The Prevention of Post Operative Cognitive Dysfunction by Ketamine: a Prospective Multicenter Randomized Blinded Placebo-controlled Trial in Elderly Patients Undergoing Elective Orthopaedic Surgery


To see complete record on clinicaltrials.gov, please visit this link

Id: NCT02892916

Organisation Name: Assistance Publique - Hôpitaux de Paris

Overal Status: Completed

Start Date: March 20, 2017

Last Update: September 10, 2019

Lead Sponsor: Assistance Publique - Hôpitaux de Paris

Brief Summary: Over 30 million patients require a major surgery annually in the US alone and more than half of them are performed in patients over 60 years of age. Post-operative cognitive dysfunction (POCD) is a keystone complication of these surgeries and affects up to 40% of surgical patients aged over 60 years on discharge from the hospital. Despite controlled longitudinal studies have shown that POCD is transient, it is associated with delirium, higher mortality, earlier retirement, and greater utilization of social financial assistance The pathophysiology of persistent postoperative cognitive dysfunction and causal relationship between POCD and delirium remain incompletely understood. Identified clinical risk factors for both include advanced age, type of surgery, preexisting cognitive impairment, and drug addiction. We and others have provided evidence that the inflammatory response triggered by surgical trauma and pain may contribute to the development of delirium and cognitive impairment after surgery.

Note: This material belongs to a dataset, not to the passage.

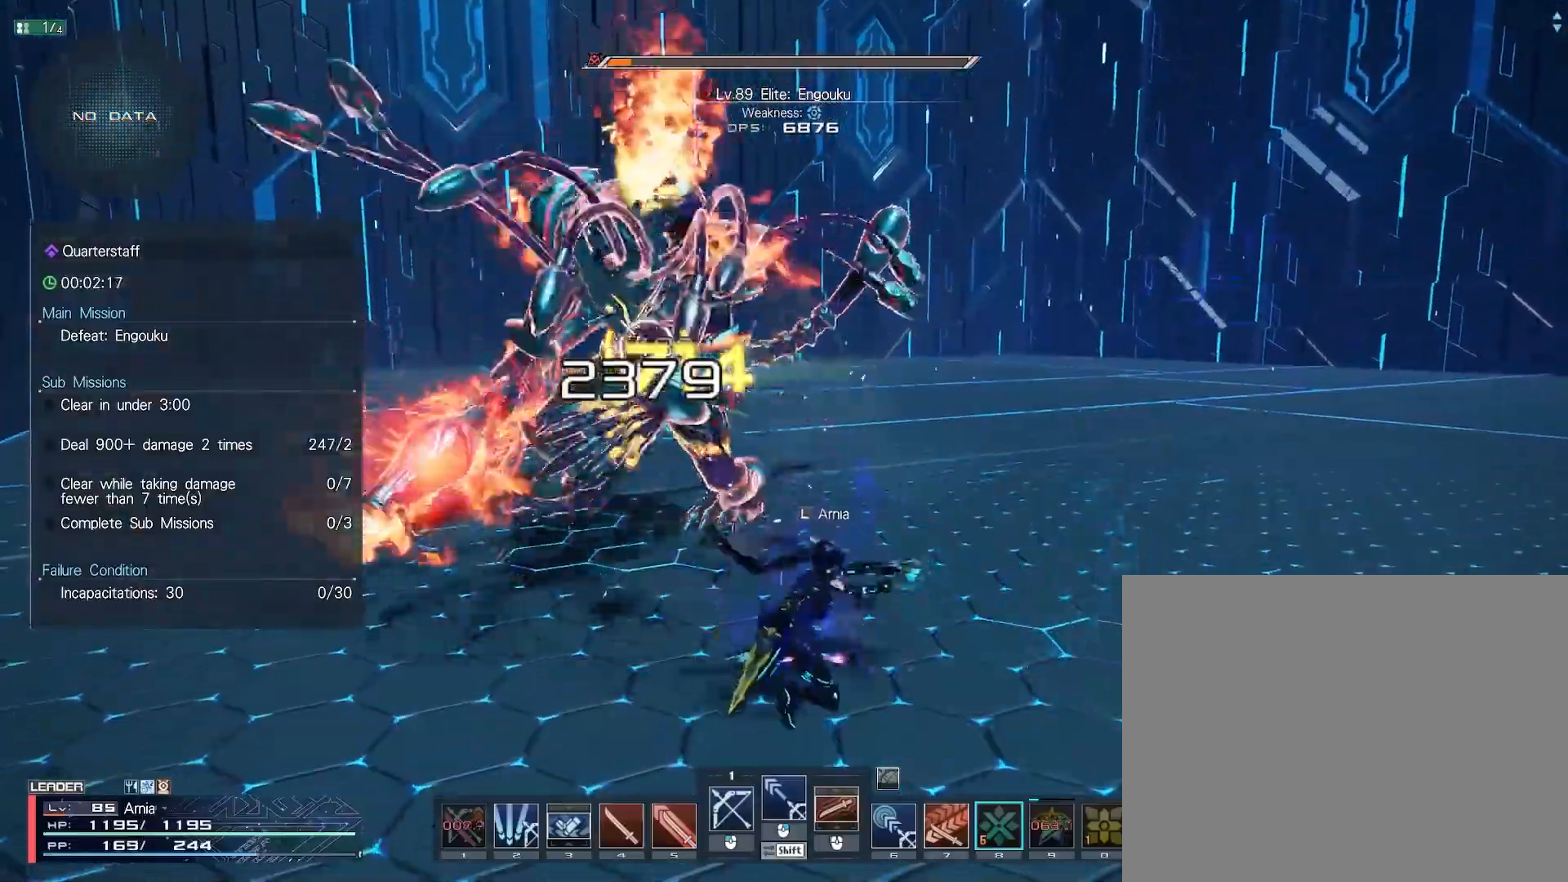
{"keys": ["s"], "mouse": [], "events": [[50, "d", "down"], [100, "a", "up"], [117, "s", "up"], [167, "d", "up"], [350, "s", "down"], [400, "d", "down"], [500, "d", "up"]]}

Ketamine, a N-methyl-D-aspartic acid receptor antagonist, is commonly used in anaesthesia and postoperative analgesia. By reducing both pain and glutamate excitotoxic effects on neuronal and microglial brain cells, it contributes to tone down the neuroinflammatory process associated with surgery. A recent body of evidence has shown that ketamine reduces the depressive-like behavior induced by inflammatory or stress-induced stimuli in mice. Ketamine was also found to reduce levels of inflammatory biomarkers in cardiac surgical patients.

Orthopaedic surgery is a high-risk situation for developing postoperative cognitive dysfunction. In patients undergoing non-cardiac surgery, the prevalence of POCD is 26% one week after surgery and decreased to 10% at 3 months postoperatively, and a similar prevalence is found 12 months after the operation. Postoperative delirium is associated with an increased risk of POCD. Hundred thousands of patients > 60 years undergo elective orthopaedic procedures per year around the world.